It’s been a long three years at Notre Dame for junior defensive back Shaun Crawford. Well, certainly the previous two.
Crawford was hampered by injuries his first two seasons in South Bend. He suffered a torn ACL as a freshman that forced him to miss the entire campaign, and then he incurred a season-ending Achilles tendon injury two games into the 2016 campaign.
He is now back healthy and much like 2016, Crawford is making the most of his playing time. In six games played in his career (two in 2016 and the first four this season), Crawford has recorded three interceptions, two forced fumbles and two fumble recoveries, plus he ran back a blocked extra point against Texas in 2016.
Against Boston College, Crawford notched two interceptions. Against Michigan State, he forced a fumble at the goal line and recovered it in the end zone to halt the Spartans' momentum.
When the Irish were recruiting Crawford in the 2015 class, the entire staff wasn’t sold on the 5-9, 176-pound Ohioan. But head coach Brian Kelly saw something in him and made sure to get him to Notre Dame.
“I knew what we had,” Kelly said of Crawford. “I’ve said this a couple of times — I recruited him personally because of what I felt were his traits. We weren’t unanimous on the recruiting of Shaun Crawford. That was a head coach take. And I’ll take credit for it 100 percent. And I’m not here — and I don’t mean that in any other way — I’m not trying to pat myself on the back.
“I’ll take credit for it because there’s more to this game than just looking at the size of one’s stature. The kid plays the game in a manner that is so smart and savvy that I hadn’t seen before. He had those traits that overcame two or three inches.”
Several former Irish players such has Jaylon Smith and KeiVarae Russell have praised Crawford’s play this season, and Kelly touched on why he feels that is.
“You know, when you’re out there playing the game, the players know the guys that know the game, and he’s got a huge football IQ,” Kelly said of Crawford. “He’s always got a great attitude, a spiritual center on him that attracts many people, just a great attitude, and people are attracted to people like that, that are always — it’s always half full, not half empty.
“And when he had to deal with back-to-back years of injury, and you talk about a kid with grit, that’s why he deserves everything that’s coming to him right now.”
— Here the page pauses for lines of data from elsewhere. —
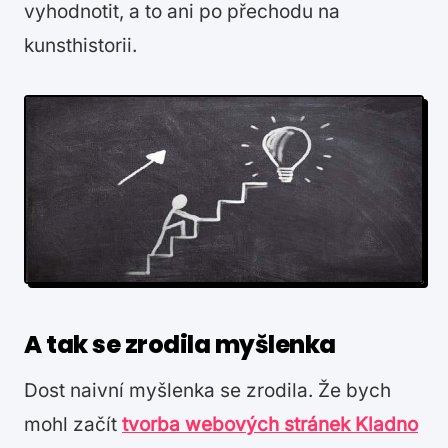
vyhodnotit, a to ani po přechodu na
kunsthistorii.
A tak se zrodila myšlenka
Dost naivní myšlenka se zrodila. Že bych
mohl začít
tvorba webových stránek Kladno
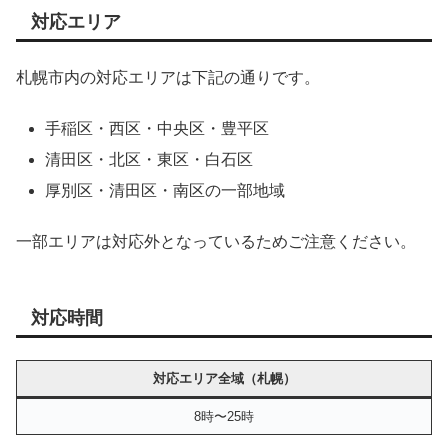
対応エリア
札幌市内の対応エリアは下記の通りです。
手稲区・西区・中央区・豊平区
清田区・北区・東区・白石区
厚別区・清田区・南区の一部地域
一部エリアは対応外となっているためご注意ください。
対応時間
対応エリア全域（札幌）
8時〜25時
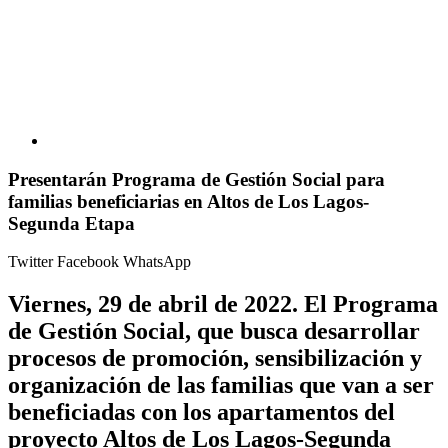
Presentarán Programa de Gestión Social para
familias beneficiarias en Altos de Los Lagos-
Segunda Etapa
Twitter
Facebook
WhatsApp
Viernes, 29 de abril de 2022.
El Programa
de Gestión Social, que busca desarrollar
procesos de promoción, sensibilización y
organización de las familias que van a ser
beneficiadas con los apartamentos del
proyecto Altos de Los Lagos-Segunda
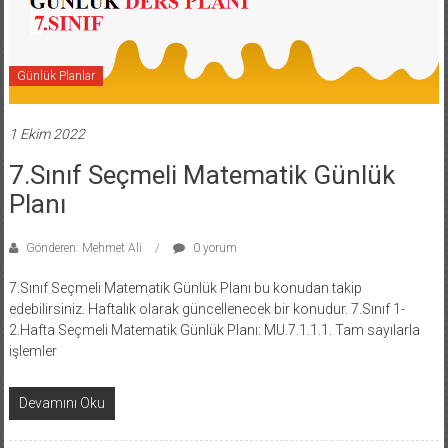
Günlük Planlar
1 Ekim 2022
7.Sınıf Seçmeli Matematik Günlük
Planı
Gönderen: Mehmet Ali
0 yorum
7.Sınıf Seçmeli Matematik Günlük Planı bu konudan takip
edebilirsiniz. Haftalık olarak güncellenecek bir konudur. 7.Sınıf 1-
2.Hafta Seçmeli Matematik Günlük Planı: MU.7.1.1.1. Tam sayılarla
işlemler
Devamını Oku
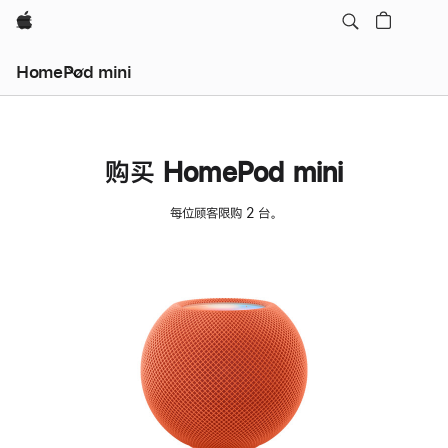
Apple
HomePod mini
购买 HomePod mini
每位顾客限购 2 台。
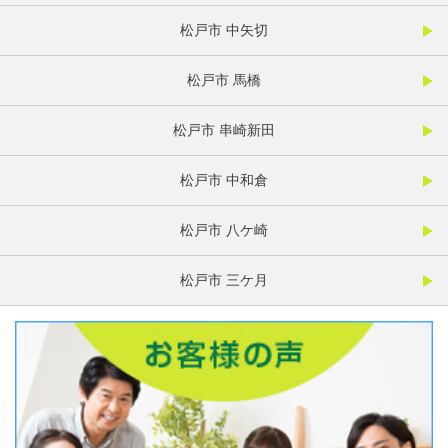
松戸市 中矢切
松戸市 馬橋
松戸市 串崎新田
松戸市 中和倉
松戸市 八ケ崎
松戸市 三ケ月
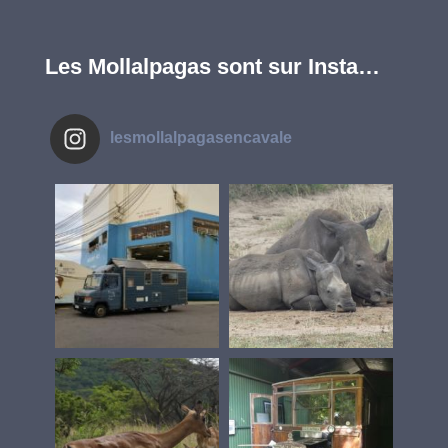
Les Mollalpagas sont sur Insta…
lesmollalpagasencavale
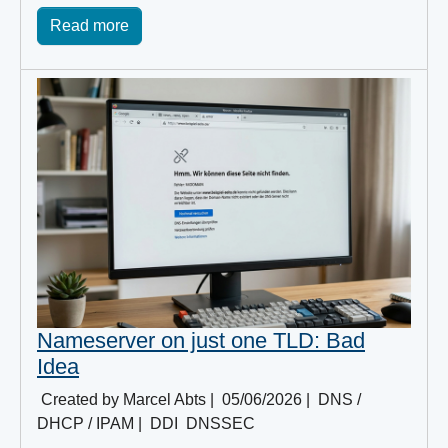
Read more
Nameserver on just one TLD: Bad
Idea
Created by Marcel Abts |
05/06/2026
|
DNS /
DHCP / IPAM
|
DDI
DNSSEC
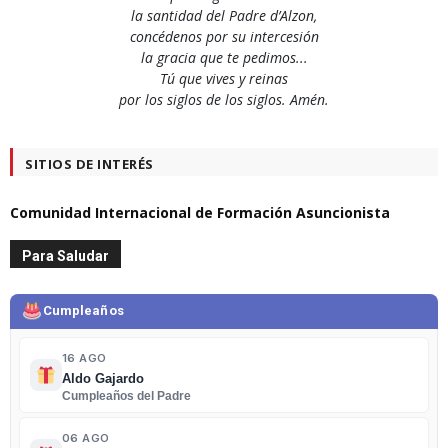
la santidad del Padre d’Alzon,
concédenos por su intercesión
la gracia que te pedimos...
Tú que vives y reinas
por los siglos de los siglos. Amén.
SITIOS DE INTERÉS
Comunidad Internacional de Formación Asuncionista
Para Saludar
Cumpleaños
16 AGO
Aldo Gajardo
Cumpleaños del Padre
06 AGO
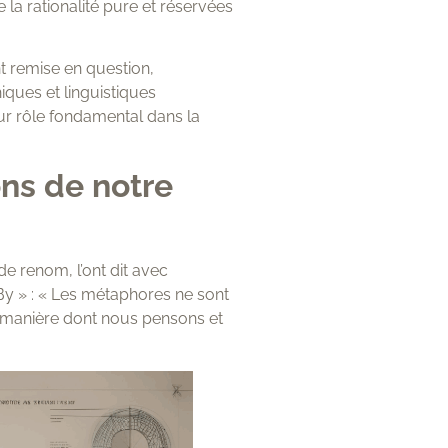
 la rationalité pure et réservées
t remise en question,
ques et linguistiques
ur rôle fondamental dans la
ns de notre
de renom, l’ont dit avec
y » : « Les métaphores ne sont
a manière dont nous pensons et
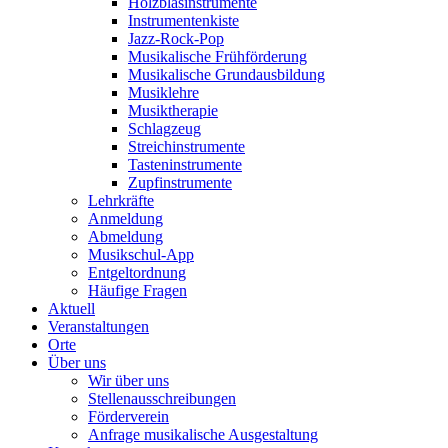
Holzblasinstrumente
Instrumentenkiste
Jazz-Rock-Pop
Musikalische Frühförderung
Musikalische Grundausbildung
Musiklehre
Musiktherapie
Schlagzeug
Streichinstrumente
Tasteninstrumente
Zupfinstrumente
Lehrkräfte
Anmeldung
Abmeldung
Musikschul-App
Entgeltordnung
Häufige Fragen
Aktuell
Veranstaltungen
Orte
Über uns
Wir über uns
Stellenausschreibungen
Förderverein
Anfrage musikalische Ausgestaltung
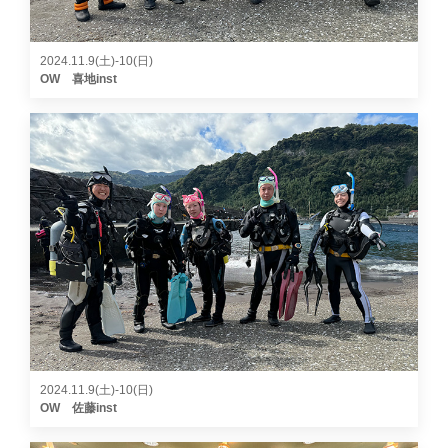
2024.11.9(土)-10(日)
OW 喜地inst
2024.11.9(土)-10(日)
OW 佐藤inst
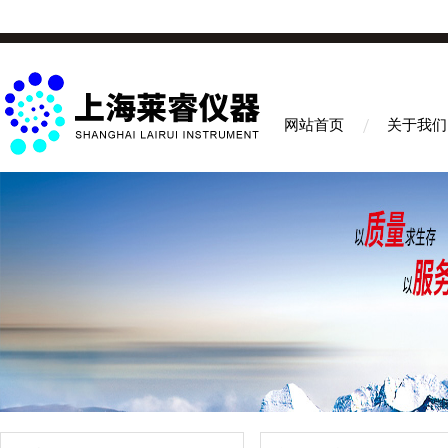
网站首页
关于我们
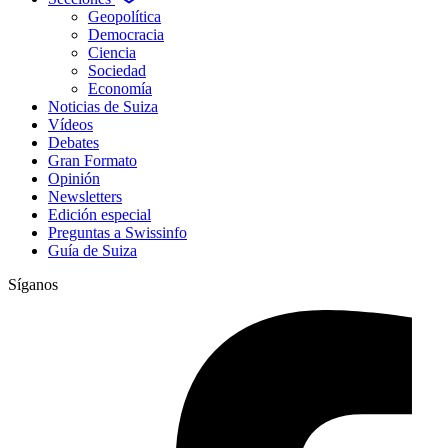
Geopolítica
Democracia
Ciencia
Sociedad
Economía
Noticias de Suiza
Vídeos
Debates
Gran Formato
Opinión
Newsletters
Edición especial
Preguntas a Swissinfo
Guía de Suiza
Síganos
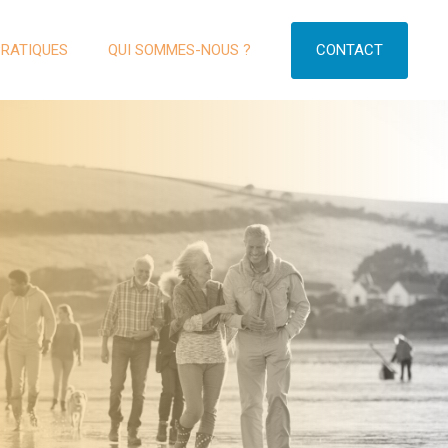
CONTACT
PRATIQUES
QUI SOMMES-NOUS ?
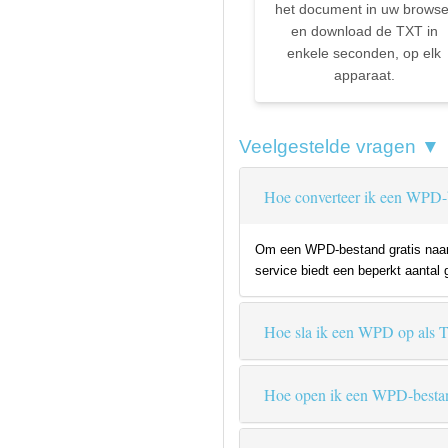
het document in uw browse
en download de TXT in
enkele seconden, op elk
apparaat.
Veelgestelde vragen ▼
Hoe converteer ik een WPD-
Om een WPD-bestand gratis naar T
service biedt een beperkt aantal 
Hoe sla ik een WPD op als
Hoe open ik een WPD-besta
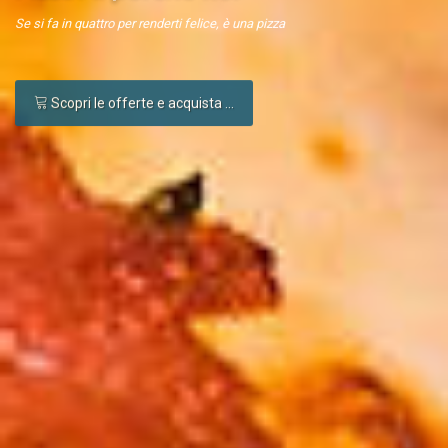
Se si fa in quattro per renderti felice, è una pizza
Scopri le offerte e acquista ...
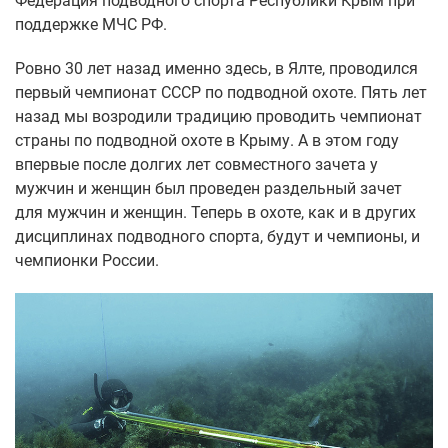
Федерация подводного спорта Республики Крым при
поддержке МЧС РФ.
Ровно 30 лет назад именно здесь, в Ялте, проводился
первый чемпионат СССР по подводной охоте. Пять лет
назад мы возродили традицию проводить чемпионат
страны по подводной охоте в Крыму. А в этом году
впервые после долгих лет совместного зачета у
мужчин и женщин был проведен раздельный зачет
для мужчин и женщин. Теперь в охоте, как и в других
дисциплинах подводного спорта, будут и чемпионы, и
чемпионки России.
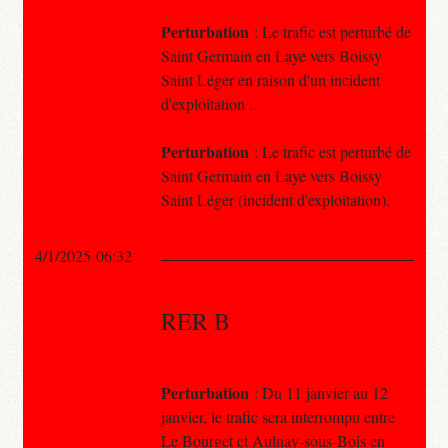
Perturbation
: Le trafic est perturbé de
Saint Germain en Laye vers Boissy
Saint Léger en raison d'un incident
d'exploitation .
Perturbation
: Le trafic est perturbé de
Saint Germain en Laye vers Boissy
Saint Léger (incident d'exploitation).
4/1/2025 06:32
RER B
Perturbation
: Du 11 janvier au 12
janvier, le trafic sera interrompu entre
Le Bourget et Aulnay-sous-Bois en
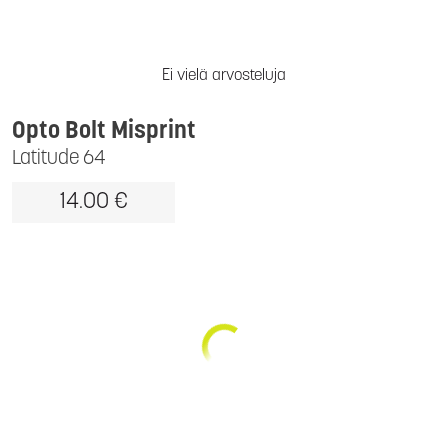
Ei vielä arvosteluja
Opto Bolt Misprint
Latitude 64
14.00 €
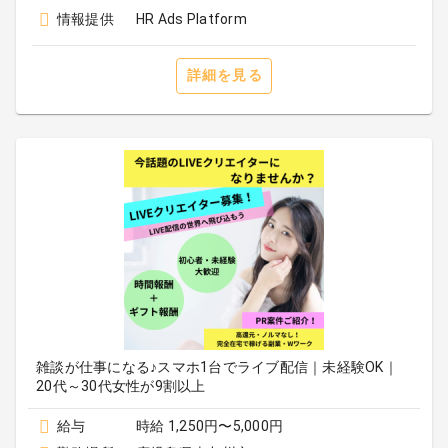
情報提供
HR Ads Platform
詳細を見る
雑談が仕事になる♪スマホ1台でライブ配信｜未経験OK｜
20代～30代女性が9割以上
給与
時給 1,250円〜5,000円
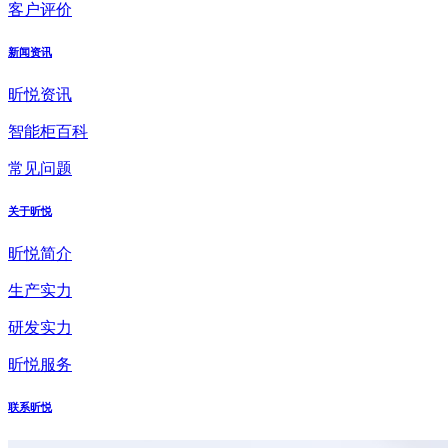
客户评价
新闻资讯
昕悦资讯
智能柜百科
常见问题
关于昕悦
昕悦简介
生产实力
研发实力
昕悦服务
联系昕悦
DEFENSIVE LINE IMPROVEMENT
Thus far in 2017, Notre Dame’s defensive line has noticeably improved under coordinator Mike Elko and position coach Mike Elston. The unit has recorded five sacks in four games after posting just three in 12 contests last season.
Head coach Brian Kelly is happy with the group’s performance and what he’s seen from the unit.
“I’d give them an A-minus,” Kelly explained. “I think the minus is probably [because the defensive linemen have] lost a little bit of focus here and there at times, but their technique, their ability to use their hands, play with a much better discipline in terms of how they fit in our front seven is probably an A-plus. And then [it come down to] just maintaining that intensity, that endurance, that mental endurance that I talk about.
“That’s the area that they have to continue to grow at. We’re getting some pretty good edge pressure from our front four. We’re getting batted balls, and we’re getting the kind of integrity that front four needs relative to the run fits. Mike Elston has done a terrific job with that group.”
It’s a collection of players, in Kelly’s eyes, that are helping improve the unit’s play from last season.
“I thought that — as a group, as coaches, myself — we all underachieved,” Kelly noted. “So, I don’t know if we really painted the right picture. And so coming into this season, we had maybe higher expectations than everybody else. And then I think that through our preparation, we’ve been able to really see that this group could continue to grow and be better each and every weekend.
“What we ask them to do and what Mike [Elko] is coaching them to do has really fit very well with the position group. … We've gotten some really good play from some freshmen, emerging players like Julian Okwara have done a nice job, and then some veterans are having their best year in terms of an Andrew Trumbetti.
“It’s been a little bit of all of that coming together.”
GAME STILL ‘EVOLVING’ FOR CLAYPOOL
Sophomore wide receiver Chase Claypool has started the last two games for the Irish and caught four passes for 56 yards against the Spartans.
Head coach Brian Kelly is excited about what Claypool can add to the wide receiver unit, but knows there is work left to be done.
“You used a lot of words in [your question]: elevated, flashes, where could he be. I think all of that,” Kelly said. “I’m in between flashes and wanting to elevate. It’s one game. We think he’s capable of being a very nice piece to putting our wide receiver corps together. As you saw, he’s big, he’s athletic, he can catch the football, we can get some nice matchups with him.
“But he’s a young player that, quite frankly, the game is still evolving for him. But really like the way he ran and caught the football, made that initial defender miss and got us the yards after the catch. Excited about Chase, love his work ethic during the week, and hope that it becomes elevated and it continues to grow.”